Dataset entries
—————

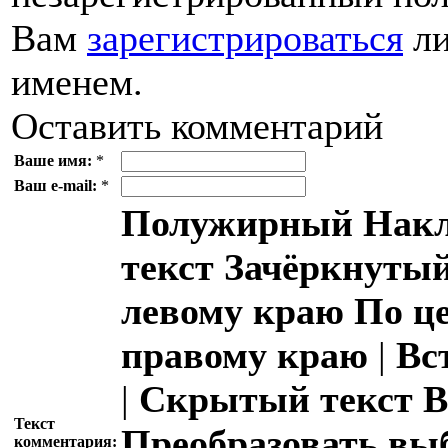
Вам
зарегистрироваться
ли
именем.
Оставить комментарий
Ваше имя:
*
Ваш e-mail:
*
Полужирный
Накл
текст
Зачёркнутый
левому краю
По ц
правому краю
|
Вс
|
Скрытый текст
В
Текст
Преобразовать вы
комментария:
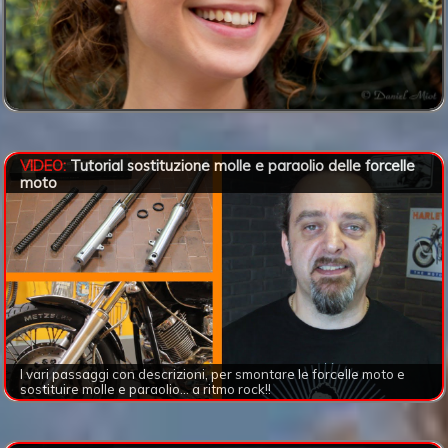
VIDEO:
Tutorial sostituzione molle e paraolio delle forcelle
moto
I vari passaggi con descrizioni, per smontare le forcelle moto e
sostituire molle e paraolio... a ritmo rock!!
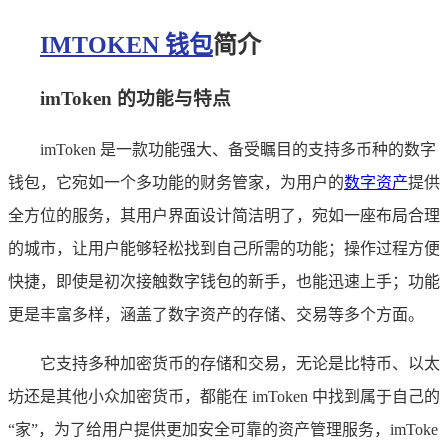
IMTOKEN 钱包
简介
imToken 的功能与特点
imToken 是一款功能强大、备受瞩目的支持多币种的数字
钱包，它宛如一个多功能的财务管家，为用户的
数字资产
提供
全方位的服务，其用户界面设计简洁明了，宛如一座布局合理
的城市，让用户能够轻松找到自己所需的功能；操作过程方便
快捷，即使是初次接触数字钱包的新手，也能迅速上手；功能
更是丰富多样，涵盖了数字资产的存储、交易等多个方面。
它支持多种加密货币的存储和交易，无论是比特币、以太
坊还是其他小众加密货币，都能在 imToken 中找到属于自己的
“家”，为了给用户提供更加安全可靠的资产管理服务，imToke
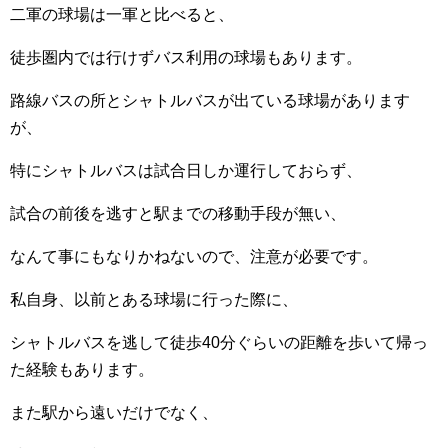
二軍の球場は一軍と比べると、
徒歩圏内では行けずバス利用の球場もあります。
路線バスの所とシャトルバスが出ている球場があります
が、
特にシャトルバスは試合日しか運行しておらず、
試合の前後を逃すと駅までの移動手段が無い、
なんて事にもなりかねないので、注意が必要です。
私自身、以前とある球場に行った際に、
シャトルバスを逃して徒歩40分ぐらいの距離を歩いて帰っ
た経験もあります。
また駅から遠いだけでなく、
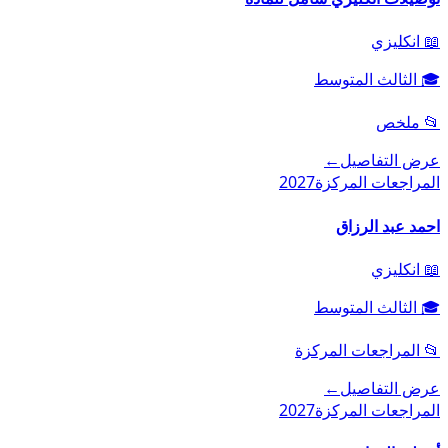
📖
انكليزي
🎓
الثالث المتوسط
📂
ملخص
عرض التفاصيل
←
المراجعات المركزة
2027
احمد عبد الرزاق
📖
انكليزي
🎓
الثالث المتوسط
📂
المراجعات المركزة
عرض التفاصيل
←
المراجعات المركزة
2027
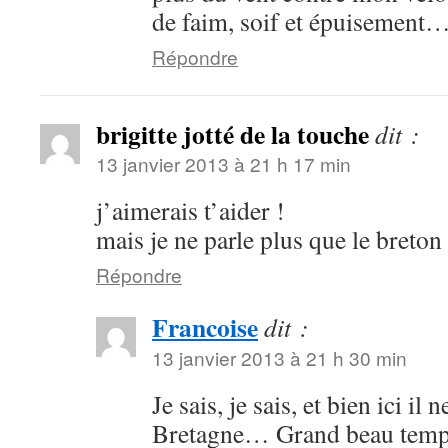
de faim, soif et épuisement
Répondre
brigitte jotté de la touche
dit :
13 janvier 2013 à 21 h 17 min
j’aimerais t’aider !
mais je ne parle plus que le breton 
Répondre
Francoise
dit :
13 janvier 2013 à 21 h 30 min
Je sais, je sais, et bien ici il
Bretagne… Grand beau temps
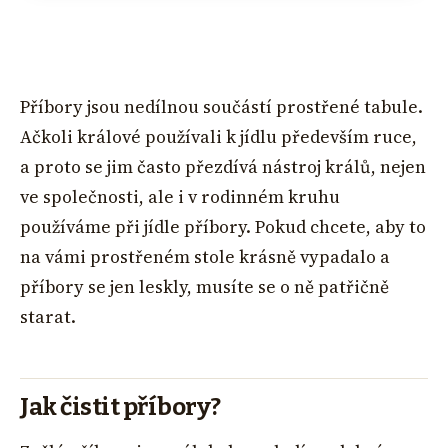
Příbory jsou nedílnou součástí prostřené tabule.
Ačkoli králové používali k jídlu především ruce,
a proto se jim často přezdívá nástroj králů, nejen
ve společnosti, ale i v rodinném kruhu
používáme při jídle příbory. Pokud chcete, aby to
na vámi prostřeném stole krásně vypadalo a
příbory se jen leskly, musíte se o ně patřičně
starat.
Jak čistit příbory?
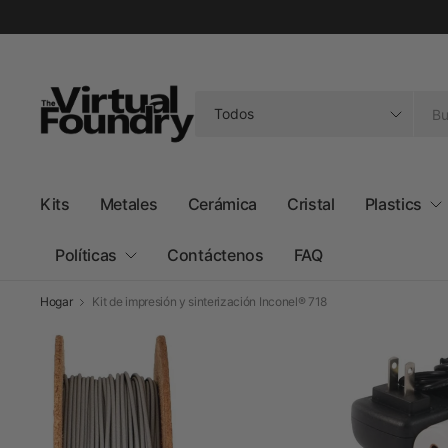
Buscar
cualquier
cosa
Kits
Metales
Cerámica
Cristal
Plastics
Políticas
Contáctenos
FAQ
Hogar
Kit de impresión y sinterización Inconel® 718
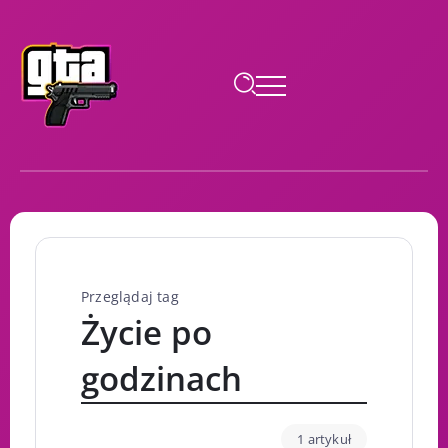
Przeglądaj tag
Życie po
godzinach
1 artykuł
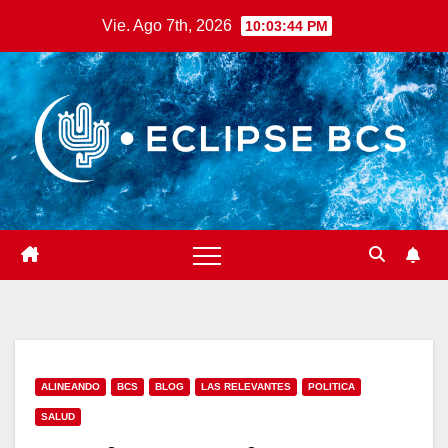
Saltar
Vie. Ago 7th, 2026
10:03:46 PM
al
contenido
ALINEANDO
BCS
BLOG
LAS RELEVANTES
POLITICA
SALUD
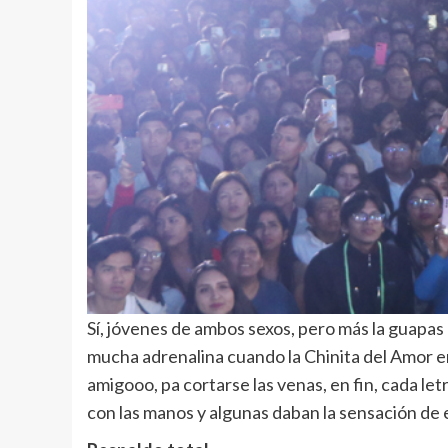
Sí, jóvenes de ambos sexos, pero más la guapas
mucha adrenalina cuando la Chinita del Amor e
amigooo, pa cortarse las venas, en fin, cada le
con las manos y algunas daban la sensación de e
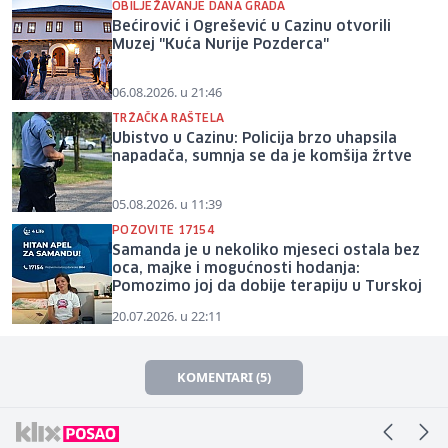
OBILJEŽAVANJE DANA GRADA
Bećirović i Ogrešević u Cazinu otvorili
Muzej "Kuća Nurije Pozderca"
06.08.2026. u 21:46
TRŽAČKA RAŠTELA
Ubistvo u Cazinu: Policija brzo uhapsila
napadača, sumnja se da je komšija žrtve
05.08.2026. u 11:39
POZOVITE 17154
Samanda je u nekoliko mjeseci ostala bez
oca, majke i mogućnosti hodanja:
Pomozimo joj da dobije terapiju u Turskoj
20.07.2026. u 22:11
KOMENTARI (5)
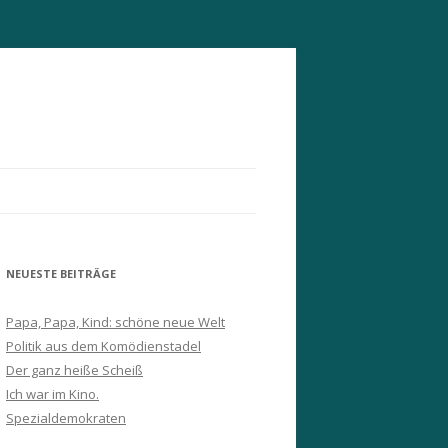
NEUESTE BEITRÄGE
Papa, Papa, Kind: schöne neue Welt
Politik aus dem Komödienstadel
Der ganz heiße Scheiß
Ich war im Kino.
Spezialdemokraten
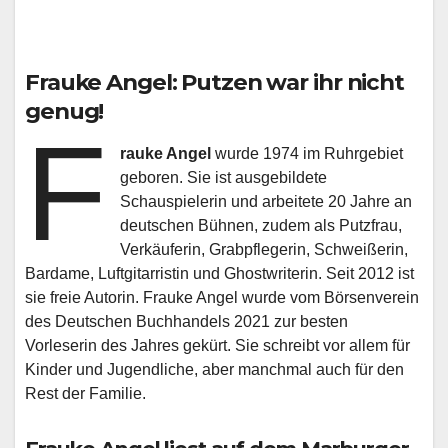
Frauke Angel: Putzen war ihr nicht
genug!
F
rauke Angel
wurde 1974 im Ruhrgebiet
geboren. Sie ist ausgebildete
Schauspielerin und arbeitete 20 Jahre an
deutschen Bühnen, zudem als Putzfrau,
Verkäuferin, Grabpflegerin, Schweißerin,
Bardame, Luftgitarristin und Ghostwriterin. Seit 2012 ist
sie freie Autorin. Frauke Angel wurde vom Börsenverein
des Deutschen Buchhandels 2021 zur besten
Vorleserin des Jahres gekürt. Sie schreibt vor allem für
Kinder und Jugendliche, aber manchmal auch für den
Rest der Familie.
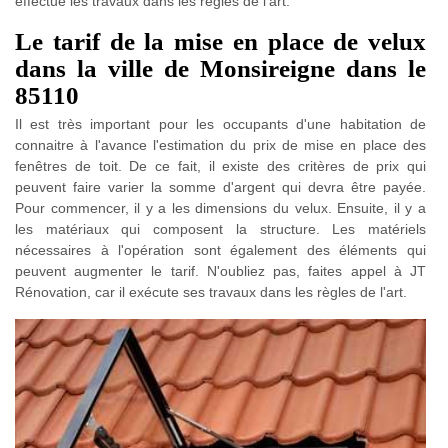
effectue les travaux dans les règles de l'art.
Le tarif de la mise en place de velux
dans la ville de Monsireigne dans le
85110
Il est très important pour les occupants d'une habitation de
connaitre à l'avance l'estimation du prix de mise en place des
fenêtres de toit. De ce fait, il existe des critères de prix qui
peuvent faire varier la somme d'argent qui devra être payée.
Pour commencer, il y a les dimensions du velux. Ensuite, il y a
les matériaux qui composent la structure. Les matériels
nécessaires à l'opération sont également des éléments qui
peuvent augmenter le tarif. N'oubliez pas, faites appel à JT
Rénovation, car il exécute ses travaux dans les règles de l'art.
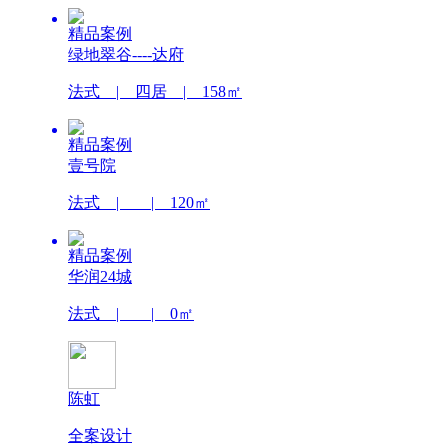
精品案例
绿地翠谷----达府
法式 | 四居 | 158㎡
精品案例
壹号院
法式 | | 120㎡
精品案例
华润24城
法式 | | 0㎡
陈虹
全案设计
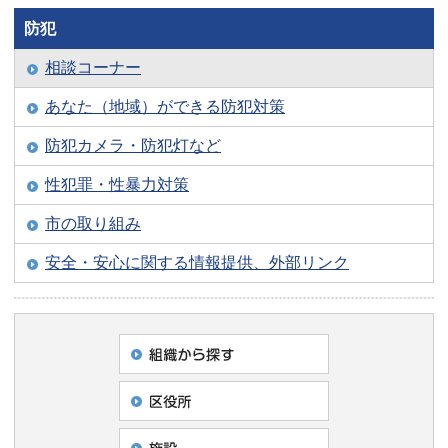
防犯
相談コーナー
あなた（地域）ができる防犯対策
防犯カメラ・防犯灯など
性犯罪・性暴力対策
市の取り組み
安全・安心に関する情報提供、外部リンク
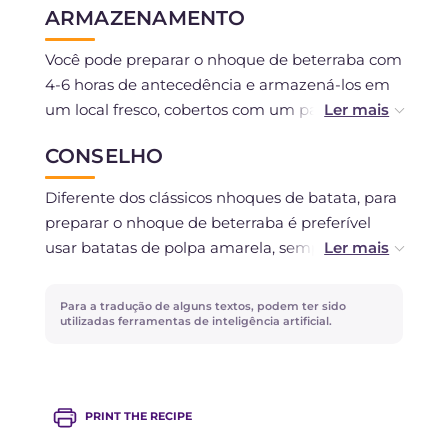
ARMAZENAMENTO
Você pode preparar o nhoque de beterraba com
4-6 horas de antecedência e armazená-los em
um local fresco, cobertos com um pano.
CONSELHO
Não é recomendado congelar.
Diferente dos clássicos nhoques de batata, para
preparar o nhoque de beterraba é preferível
usar batatas de polpa amarela, sempre
envelhecidas. Além disso, é fundamental deixá-
las esfriar antes de esmagá-las, caso contrário a
Para a tradução de alguns textos, podem ter sido
massa ficará muito macia e será necessário
utilizadas ferramentas de inteligência artificial.
adicionar mais farinha.
Outro cuidado importante é cozinhar as batatas
PRINT THE RECIPE
com a casca, caso contrário elas absorverão
muita água.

—————

What the task requires: Set down, exactly as written, each line from the one that contains "Pour commencer, il" to the last line of the records, but none of the pictures.

Written reply:
Pour commencer, il y a les dimensions du velux. Ensuite, il y a
les matériaux qui composent la structure. Les matériels
nécessaires à l'opération sont également des éléments qui
peuvent augmenter le tarif. N'oubliez pas, faites appel à JT
Rénovation, car il exécute ses travaux dans les règles de l'art.
精品案例
绿地翠谷----达府
法式 | 四居 | 158㎡
精品案例
壹号院
法式 | | 120㎡
精品案例
华润24城
法式 | | 0㎡
陈虹
全案设计
防犯
相談コーナー
あなた（地域）ができる防犯対策
防犯カメラ・防犯灯など
性犯罪・性暴力対策
市の取り組み
安全・安心に関する情報提供、外部リンク
ARMAZENAMENTO
Você pode preparar o nhoque de beterraba com
4-6 horas de antecedência e armazená-los em
um local fresco, cobertos com um pano.
CONSELHO
Não é recomendado congelar.
Diferente dos clássicos nhoques de batata, para
preparar o nhoque de beterraba é preferível
usar batatas de polpa amarela, sempre
envelhecidas. Além disso, é fundamental deixá-
las esfriar antes de esmagá-las, caso contrário a
Para a tradução de alguns textos, podem ter sido
massa ficará muito macia e será necessário
utilizadas ferramentas de inteligência artificial.
adicionar mais farinha.
Outro cuidado importante é cozinhar as batatas
PRINT THE RECIPE
com a casca, caso contrário elas absorverão
muita água.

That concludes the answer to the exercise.